-------- Quoted passage --------

When ‘Romeo and Juliet’ are Reuven and Jamila

President Reuven Rivlin: "Manifestations of racism emerge when it comes to mixed marriages between Jews and Arabs."

Bride Morel Malka, 23 and her groom Mahmoud Mansour, 26, celebrate with friends and family before their wedding on August 17. (photo credit: REUTERS)
Bride Morel Malka, 23 and her groom Mahmoud Mansour, 26, celebrate with friends and family before their wedding on August 17.
(photo credit: REUTERS)
The war in Gaza has been hard for Hala K., a Muslim from Nazareth, and her Jewish boyfriend Shai. They were on the verge of not talking.
“My relationship survived it, at a certain point there was a lot of anger, we were arguing but we decided to calm down,” she explains. “We accept we have different opinions.”
But in mid-August, Hala, a slender spunky 25-year-old MA student in English literature, saw some interesting news online. A Jewish woman was marrying an Arab man from Jaffa.
“I posted about this marriage on Facebook and supported it. Love, there is no such thing as protesting. It is unthinkable. How can you protest, it is nothing to protest, it is their personal life.”
THE ISSUE of intermarriage or mixed marriage in Israel stirs controversy from time to time and this was especially the case 12 days ago with Morel Malka and Mahmud Mansour.

-------- Dataset extract --------

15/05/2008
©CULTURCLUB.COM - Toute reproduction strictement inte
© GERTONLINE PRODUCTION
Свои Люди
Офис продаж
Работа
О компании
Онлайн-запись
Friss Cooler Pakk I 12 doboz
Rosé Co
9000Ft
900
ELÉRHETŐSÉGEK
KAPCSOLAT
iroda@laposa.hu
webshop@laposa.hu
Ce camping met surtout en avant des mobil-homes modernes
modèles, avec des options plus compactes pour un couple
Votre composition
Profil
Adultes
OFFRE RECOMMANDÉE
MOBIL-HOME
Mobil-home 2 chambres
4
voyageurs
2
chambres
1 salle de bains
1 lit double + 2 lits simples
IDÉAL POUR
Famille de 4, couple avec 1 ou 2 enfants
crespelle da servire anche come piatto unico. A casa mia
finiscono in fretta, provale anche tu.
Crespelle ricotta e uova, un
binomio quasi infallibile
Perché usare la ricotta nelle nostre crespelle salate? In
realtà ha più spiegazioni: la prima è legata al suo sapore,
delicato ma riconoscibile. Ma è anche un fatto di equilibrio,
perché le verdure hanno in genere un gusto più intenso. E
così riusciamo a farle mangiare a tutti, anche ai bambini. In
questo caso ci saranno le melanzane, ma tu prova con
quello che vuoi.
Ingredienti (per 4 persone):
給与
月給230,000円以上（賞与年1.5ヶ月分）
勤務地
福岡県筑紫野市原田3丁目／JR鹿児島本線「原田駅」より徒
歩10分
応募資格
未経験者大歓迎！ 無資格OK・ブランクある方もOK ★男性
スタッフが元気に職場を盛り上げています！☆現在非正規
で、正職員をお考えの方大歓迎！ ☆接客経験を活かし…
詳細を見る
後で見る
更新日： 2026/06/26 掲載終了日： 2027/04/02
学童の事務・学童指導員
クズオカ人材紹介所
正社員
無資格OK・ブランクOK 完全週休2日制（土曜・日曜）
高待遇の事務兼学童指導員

--------

[What you will do]
#1 Write out the passage of the article on Jewish-Arab mixed marriages from "When ‘Romeo and" up to and including "17. (photo credit: REUTERS)", word for word.
#2 Extend the article on Jewish-Arab mixed marriages in Israel, picking up right after its last sentence.

[Exercise responses]
#1
When ‘Romeo and Juliet’ are Reuven and Jamila

President Reuven Rivlin: "Manifestations of racism emerge when it comes to mixed marriages between Jews and Arabs."

Bride Morel Malka, 23 and her groom Mahmoud Mansour, 26, celebrate with friends and family before their wedding on August 17. (photo credit: REUTERS)

#2
A small protest, approved by the Supreme Court, by members of anti-assimilation group Lehava took place close by. Newspapers editorialized about it and Knesset members showed support for the couple.
Even the newly elected President Reuven Rivlin spoke out: “Manifestations of racism emerge when it comes to mixed marriages between Jews and Arabs.”
Outside Israel, intermarriage is particularly concerning because of fears that the Jewish community is declining. The 2013 Pew Survey of US Jews found that 58 percent intermarry and, among non-Orthodox, the number is an extraordinary 71%.
But in Israel the statistics are significantly lower. A 2006 headline on Ynet claimed a “new record” of 70 Jews had converted to Islam.
“The trend took a drastic turn,” claimed the article, up from an average of 40, with most being cases of “women marrying Muslim men.”
A 2012 Knesset report said that the number of Jews converting to Islam in Israel had grown to around 100 a year.
Israelis who want to intermarry must do so abroad, although most of these cases are not Arabs marrying Jews. In 2011, according to the Central Bureau of Statistics, 8,994 weddings were performed abroad and there were thought to be a total of 92,000 mixed-marriage couples in Israel.
Data show that only 27 of these couples were Arab- Jewish, but nonetheless provoked biting emotions among the Israeli public. A dialogue poll conducted for Haaretz by Dr. Camil Fuchs revealed that 75% of the Jewish public and 65% of the Arab public – with Muslims reaching 70% and Christians only 50% – do not want to marry people from other faiths.
As for protesting, 72% of Jews surveyed said they would try to prevent a relative from marrying an Arab (Muslim or Christian), whereas only 53% said they would do so if the relative were marrying a non-Arab Christian. Fifty-two percent of Muslims would object to a relative marrying a non-Muslim.
ONE OF the issues that some commentators think would reduce the controversy over marriage is to have civil marriage, as in most Western countries.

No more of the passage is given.